Celebrity endorsers moderate the relationship between the consumer and the brand by personifying the brand to match the perceptions of the consumer. Using a celebrity endorser can build a relationship between consumers and a brand because endorsers can represent similarities between themselves and the consumer, and themselves and the brand. Celebrities make marketing tactics more convincing and marketing communications more effective.

For example, a celebrity may be influential to a Generation Y consumer because that generation views them as likeable, real, and beautiful. In order for celebrity endorsers to effectively reach the audience, they must connect and identify with the audience. The use of a popular celebrity endorser could personalize the brand for the consumer and create the relationship between the consumer and the brand. To ensure endorsement is successful, the celebrity should match the brand and the consumer. The effect of using a celebrity endorser that consumers look up to and want to emulate can lead to increased congruence between the values of the consumers and the brand, and improve the relationship between the two.

Industrial markets

In industrial markets, organizations regard "heavy users" as "major accounts" to be handled by senior sales personnel and even managers; whereas "light users" may be handled by the general sales force or by a dealer.

Portfolios of brands

Andrew Ehrenberg, then of the London Business School said that consumers buy "portfolios of brands." They switch regularly between brands, often because they simply want a change. Thus, "brand penetration" or "brand share" reflects only a statistical chance that customers will buy that brand next time as part of a portfolio of brands they prefer. It does not guarantee that they will stay loyal.

Influencing the statistical probabilities facing a consumer choosing from a portfolio of preferred brands, which is required in this context, is a very different role for a brand manager; compared with the much simpler one, traditionally described, of recruiting and holding dedicated customers. The concept also emphasizes the need for managing continuity.

Issues

After brands are well established and have a decent flow of consumers, problems may arise such as slips in product quality or in safety of products, or lack of customer care. Such problems can be detrimental to a brand that has become too confident. Many brands continue to get away with scandals, and it does not affect their image in any way. For example, the Coca-Cola brand scandals including murders in Colombia, crimes in India, and various health dangers; all of which relate back to the company name. Yet the power of the Coca-Cola brand puts it at the top of its field. The reputation of such a massive organization is hard to dent with the powerful distribution rights and funds to create some of the best ad campaigns.

Stability

Many markets exhibit overall stability, or "marketing inertia." In their essential characteristics they change very slowly, over decades or even centuries rather than over months.

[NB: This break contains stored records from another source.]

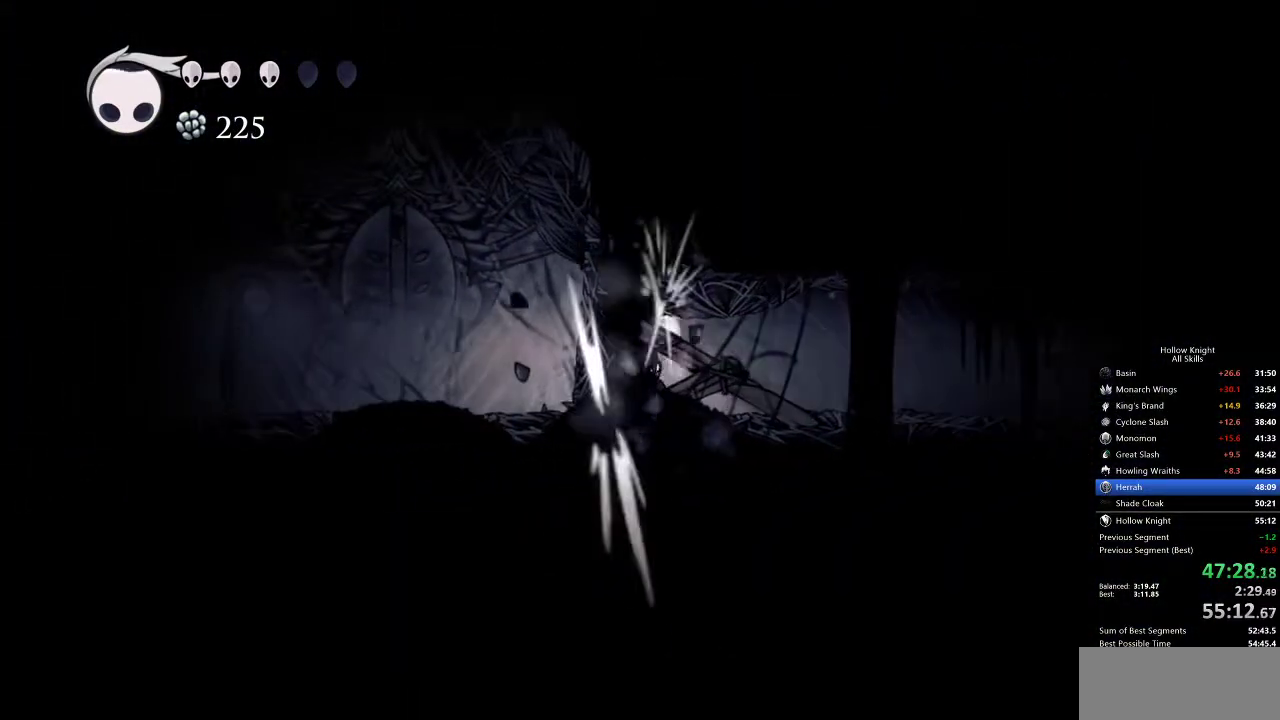
{"keys": ["left", "up"], "events": [[50, "nail", "up"], [50, "up", "down"], [333, "left", "up"], [333, "nail", "down"], [467, "left", "down"], [467, "nail", "up"]]}
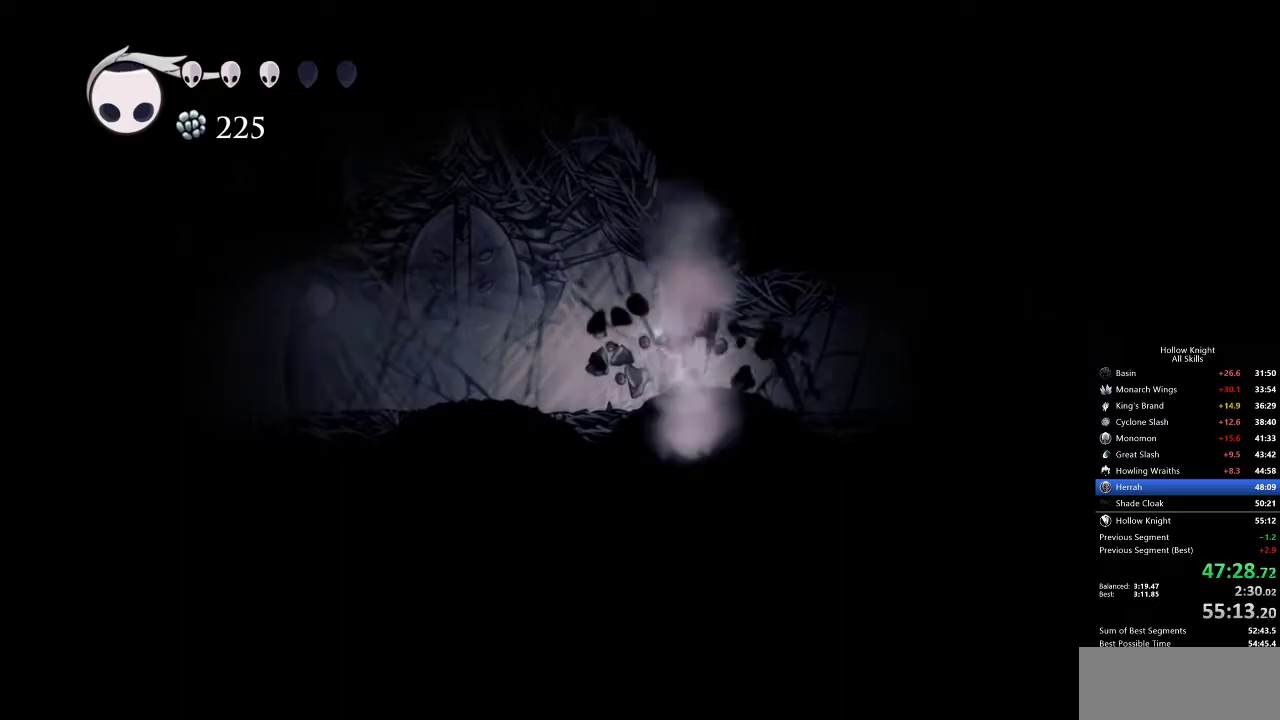
{"keys": ["jump", "left"], "events": [[67, "up", "up"], [350, "jump", "down"]]}
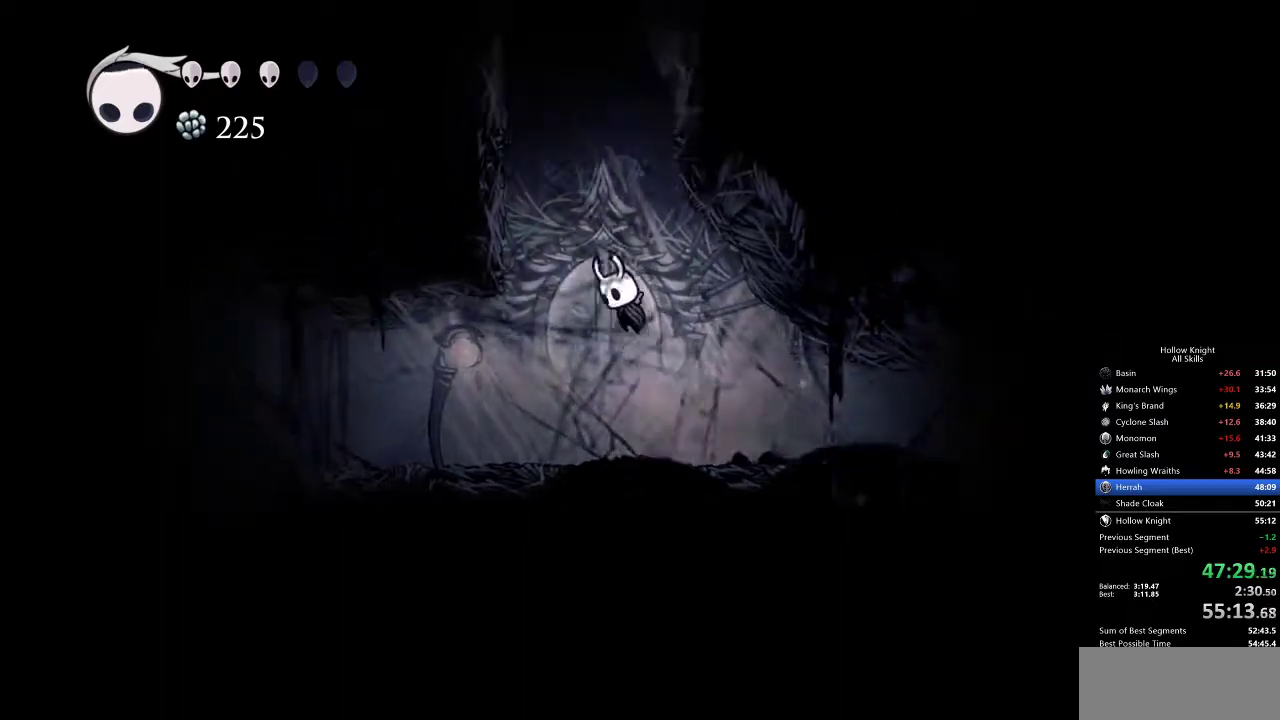
{"keys": ["jump", "left"], "events": [[100, "jump", "up"], [133, "jump", "down"]]}
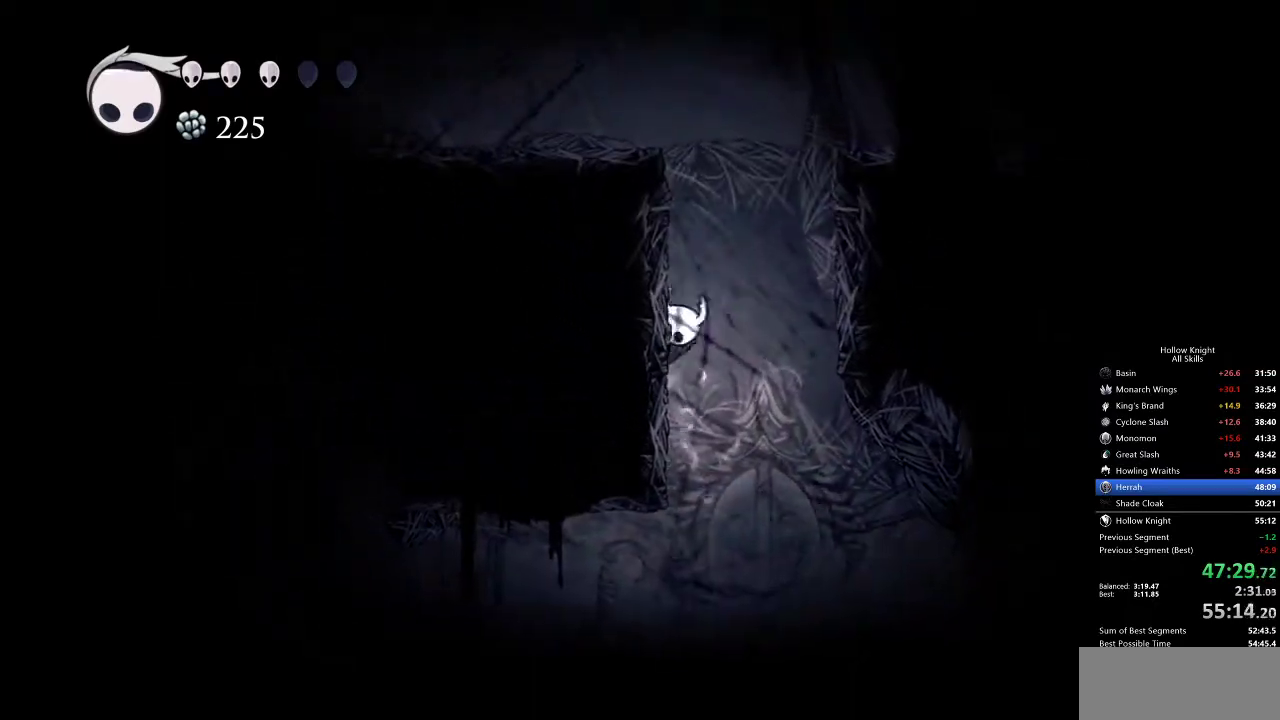
{"keys": ["jump", "left"], "events": [[17, "jump", "up"], [50, "jump", "down"], [333, "jump", "up"], [383, "jump", "down"]]}
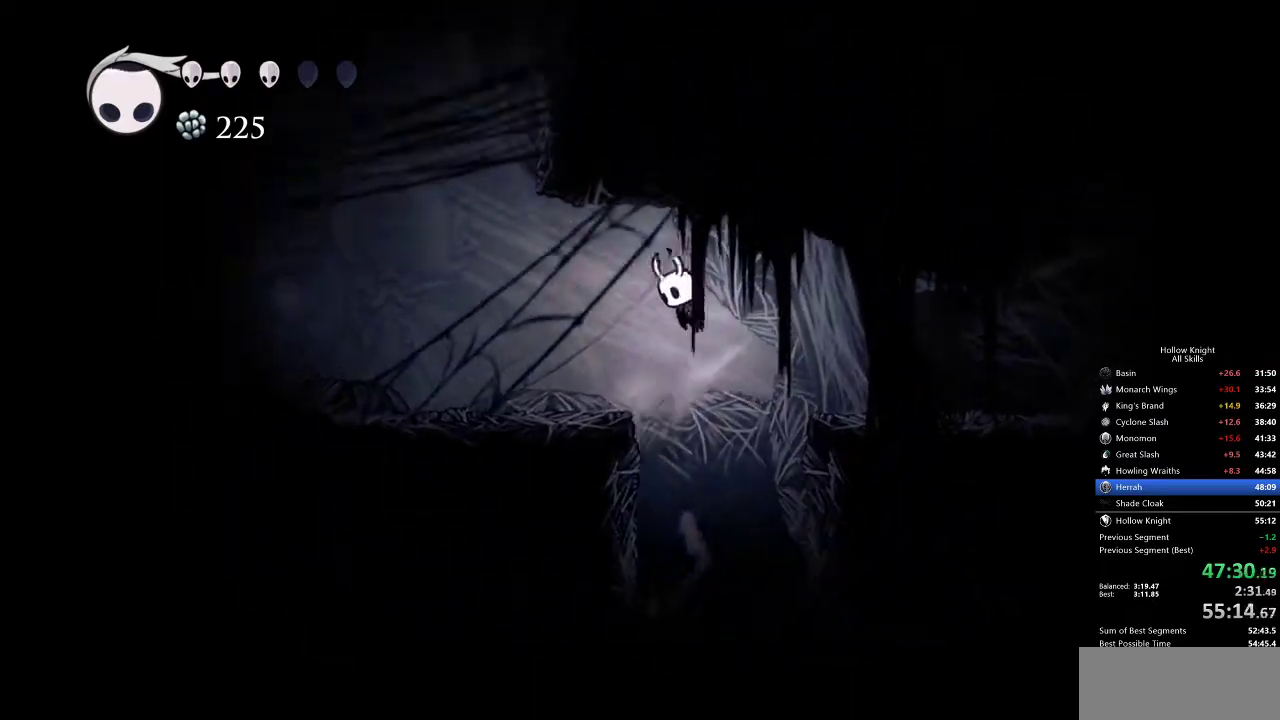
{"keys": ["left"], "events": [[200, "jump", "up"], [250, "dash", "down"], [483, "dash", "up"]]}
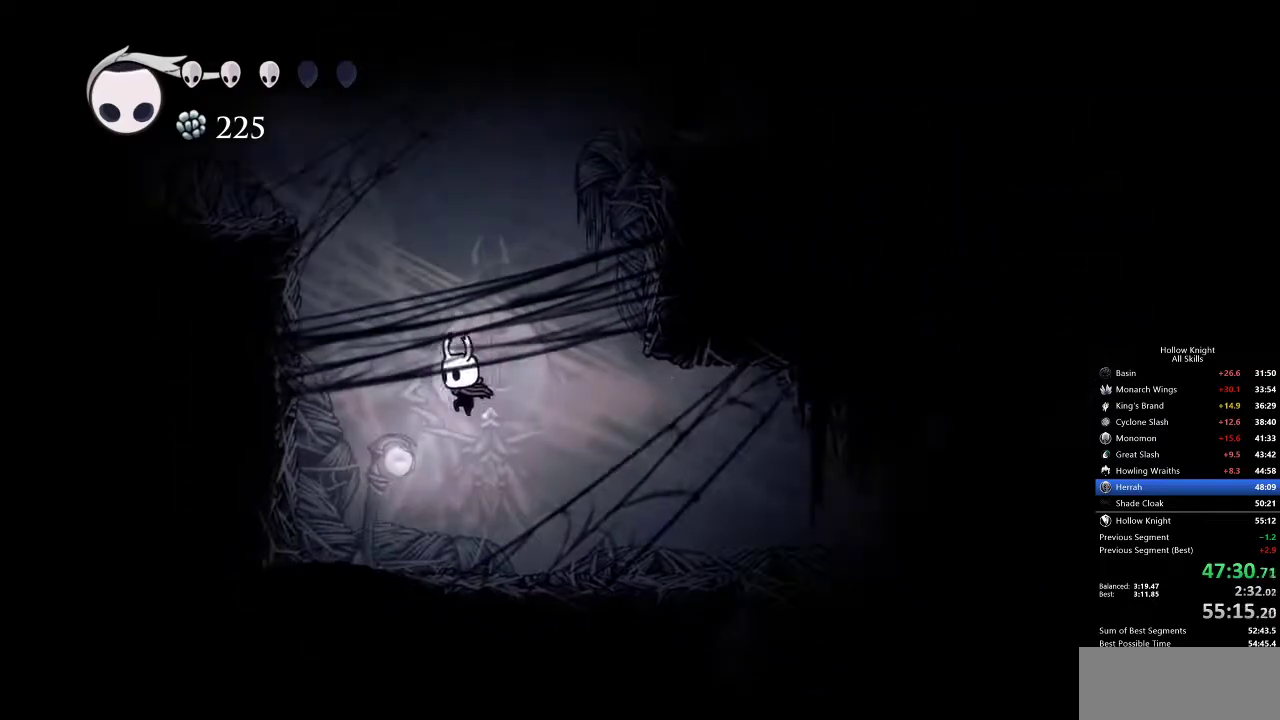
{"keys": ["jump", "left"], "events": [[33, "down", "down"], [83, "nail", "down"], [217, "down", "up"], [267, "nail", "up"], [383, "jump", "down"]]}
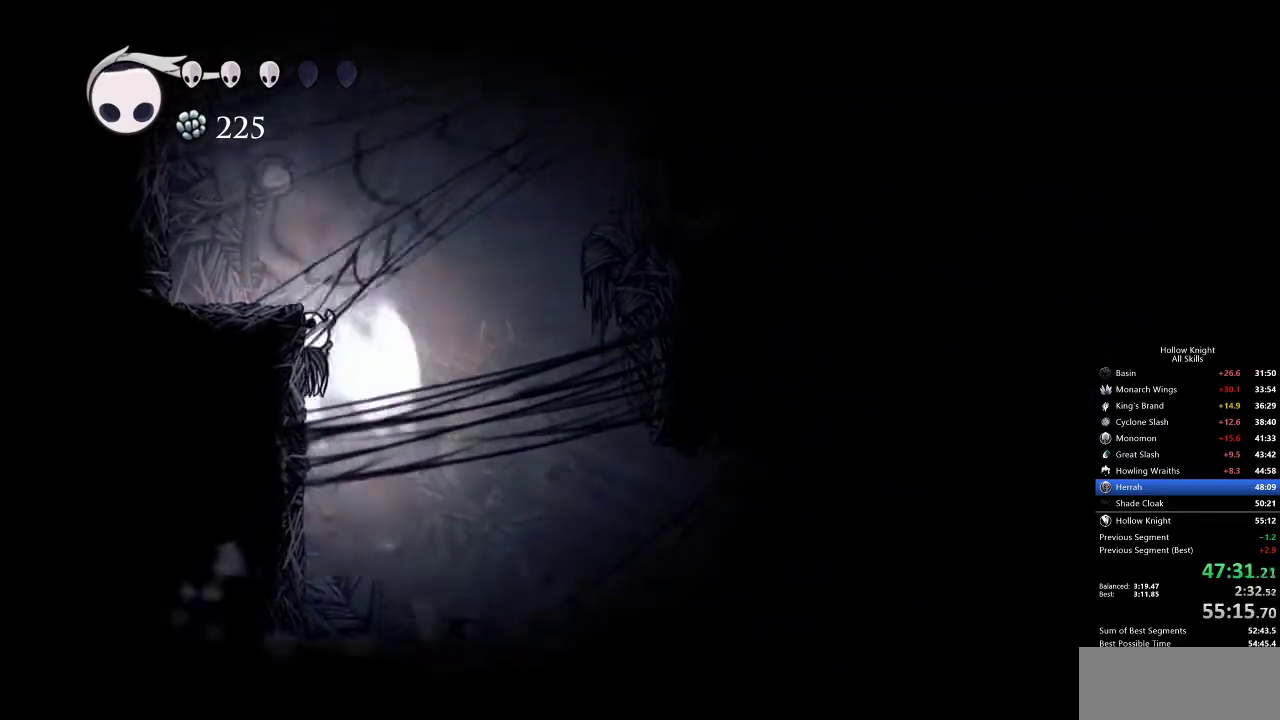
{"keys": ["jump", "left"], "events": [[250, "jump", "up"], [283, "jump", "down"]]}
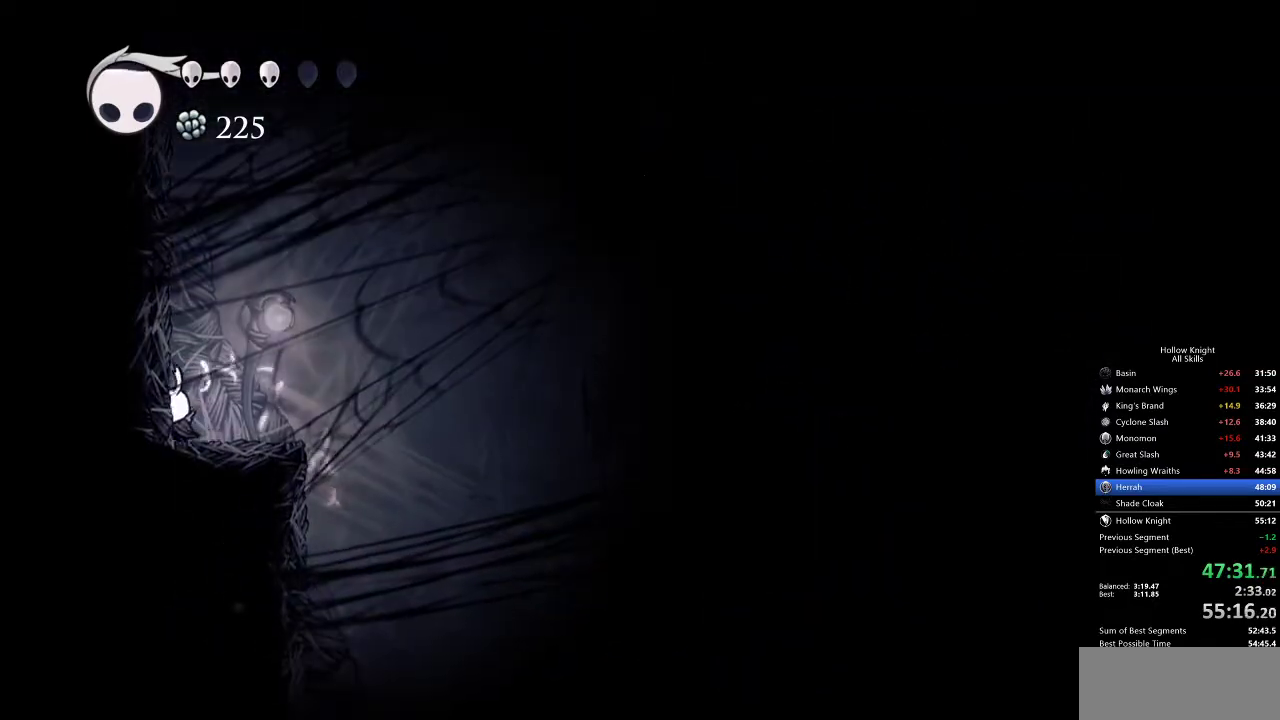
{"keys": ["jump", "left"], "events": [[133, "jump", "up"], [167, "jump", "down"], [417, "jump", "up"], [500, "jump", "down"]]}
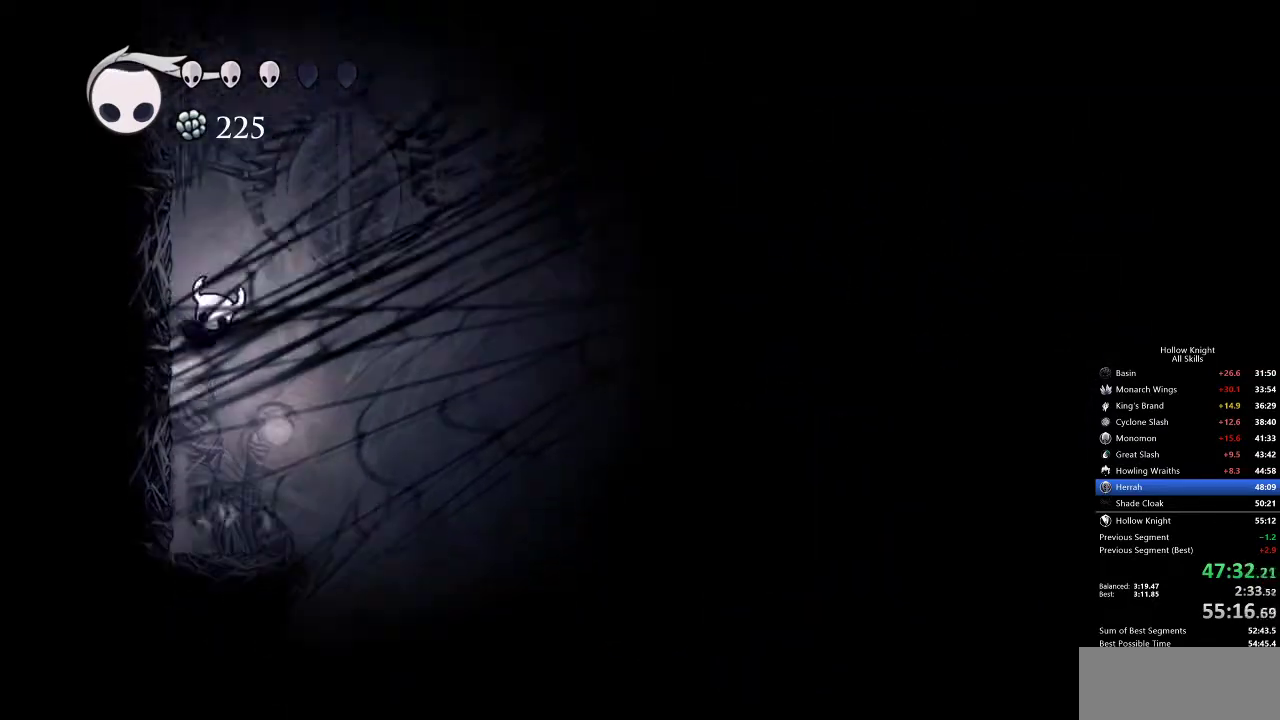
{"keys": ["jump", "left"], "events": [[267, "jump", "up"], [350, "jump", "down"]]}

This stability has two implications: The first is that those who are brand leaders are especially well placed in relation to their competitors and should want to further the inertia that reinforces the stability of that position. This, however, still demands minor changes to keep up with marginal changes in consumer taste (which may be minor to the theorist but will still be crucial in terms of those consumers' purchasing patterns as markets do not favor the over-complacent). These minor investments are a small price to pay for the long term profits that brand leaders usually enjoy.

The second, and more important, is that someone who wishes to overturn this stability and change the market (or significantly improve their position in it) must expect to make massive investments in order to succeed. Even though stability is the natural state of some markets, sudden changes can still occur.